Since, ${a_1},{a_{2,}}............................,{a_{2n - 1}},{a_{2n}}$ are the arithmetic means between $a$ and $b$
then, ${a_1} + {a_{2n}} = {a_2} + {a_{2n - 1}} = ....................... = {a_n} + {a_{n + 1}} = a + b$ ……………………….equation (1)
Since, ${g_1},{g_{2,}}............................,{g_{2n - 1}},{g_{2n}}$ are the geometric means between $a$ and $b$
then, ${g_1}{g_{2n}} = {g_2}{g_{2n - 1}} = ........................ = {g_n}{g_{n + 1}} = ab$ ……………………….equation (2)
It is given that $h$ is the harmonic mean of $a$ and $b$ .
We know that if two numbers are in harmonic progression, then their reciprocals are in arithmetic progression.
As $a$ and $b$ are in harmonic progression, then, $\dfrac{1}{a}$ and $\dfrac{1}{b}$ will be in arithmetic progression.
The arithmetic mean of $\dfrac{1}{a}$ and $\dfrac{1}{b} = \dfrac{{\dfrac{1}{a} + \dfrac{1}{b}}}{2} = \dfrac{{\dfrac{{a + b}}{{ab}}}}{2} = \dfrac{{a + b}}{{2ab}}$ .
Now, $\dfrac{1}{a},\dfrac{{a + b}}{{2ab}},\dfrac{1}{b}$ are in arithmetic progression
So, $a,\dfrac{{2ab}}{{a + b}},b$ are in harmonic progression and $\dfrac{{a + b}}{{2ab}}$ is the harmonic mean of $a$ and $b$ .
Thus, $h = \dfrac{{2ab}}{{a + b}}$ …………………………………equation (3)
Now, we will simplify the given expression putting the values from equation (1) and (2) as follows:
$\dfrac{{{a_1} + {a_{2n}}}}{{{g_1}{g_{2n}}}} + \dfrac{{{a_2} + {a_{2n - 1}}}}{{{g_2}{g_{2n - 1}}}} + ...................... + \dfrac{{{a_n} + {a_{n + 1}}}}{{{g_n}{g_{n + 1}}}}$
$ = \dfrac{{a + b}}{{ab}} + \dfrac{{a + b}}{{ab}} + ...................... + \dfrac{{a + b}}{{ab}}$
$ = \dfrac{{n(a + b)}}{{ab}}$ (Since $\dfrac{{a + b}}{{ab}}$ is added $n$ times)
$ = 2n \times \dfrac{{(a + b)}}{{2ab}}$ (Multiplying numerator and denominator by $2$)

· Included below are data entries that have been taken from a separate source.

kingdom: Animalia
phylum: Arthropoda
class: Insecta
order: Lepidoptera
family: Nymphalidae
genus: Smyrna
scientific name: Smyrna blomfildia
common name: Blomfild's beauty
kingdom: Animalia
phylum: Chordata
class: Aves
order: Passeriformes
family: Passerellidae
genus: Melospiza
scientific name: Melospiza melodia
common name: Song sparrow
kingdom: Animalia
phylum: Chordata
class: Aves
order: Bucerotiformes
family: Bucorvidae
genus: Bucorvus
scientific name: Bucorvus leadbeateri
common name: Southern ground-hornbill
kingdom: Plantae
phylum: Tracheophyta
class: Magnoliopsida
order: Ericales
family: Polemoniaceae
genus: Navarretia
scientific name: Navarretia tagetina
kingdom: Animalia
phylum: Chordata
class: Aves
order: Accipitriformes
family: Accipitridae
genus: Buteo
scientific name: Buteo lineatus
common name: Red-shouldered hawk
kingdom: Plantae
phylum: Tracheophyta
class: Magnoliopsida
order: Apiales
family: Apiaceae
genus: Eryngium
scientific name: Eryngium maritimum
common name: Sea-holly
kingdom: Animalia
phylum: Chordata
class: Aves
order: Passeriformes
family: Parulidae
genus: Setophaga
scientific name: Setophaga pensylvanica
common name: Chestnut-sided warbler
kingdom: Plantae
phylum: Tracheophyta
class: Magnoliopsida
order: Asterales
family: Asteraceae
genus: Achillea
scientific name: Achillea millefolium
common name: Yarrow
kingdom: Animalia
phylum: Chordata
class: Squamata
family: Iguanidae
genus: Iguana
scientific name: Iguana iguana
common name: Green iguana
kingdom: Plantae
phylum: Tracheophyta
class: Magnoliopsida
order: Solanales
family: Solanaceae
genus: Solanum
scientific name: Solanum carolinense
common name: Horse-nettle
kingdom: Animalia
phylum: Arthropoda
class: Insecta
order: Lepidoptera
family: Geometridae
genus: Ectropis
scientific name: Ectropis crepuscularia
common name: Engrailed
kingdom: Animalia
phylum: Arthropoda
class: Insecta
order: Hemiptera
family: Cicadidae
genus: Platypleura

Further simplifying the above and considering the value of $h = \dfrac{{2ab}}{{a + b}}$ from equation (3), we have,
$\dfrac{{{a_1} + {a_{2n}}}}{{{g_1}{g_{2n}}}} + \dfrac{{{a_2} + {a_{2n - 1}}}}{{{g_2}{g_{2n - 1}}}} + ...................... + \dfrac{{{a_n} + {a_{n + 1}}}}{{{g_n}{g_{n + 1}}}} = 2n \times \dfrac{1}{{\dfrac{{2ab}}{{a + b}}}} = \dfrac{{2n}}{h}$
So, the value of the expression is equal to $\dfrac{{2n}}{h}$ .

Option ‘D’ is correct

Note: The common difference in an A.P. is found by subtracting each term from its succeeding term, where the common ratio in a G.P. is found by dividing each term by its preceding term. If some numbers are in A.P., then their reciprocals will be in H.P.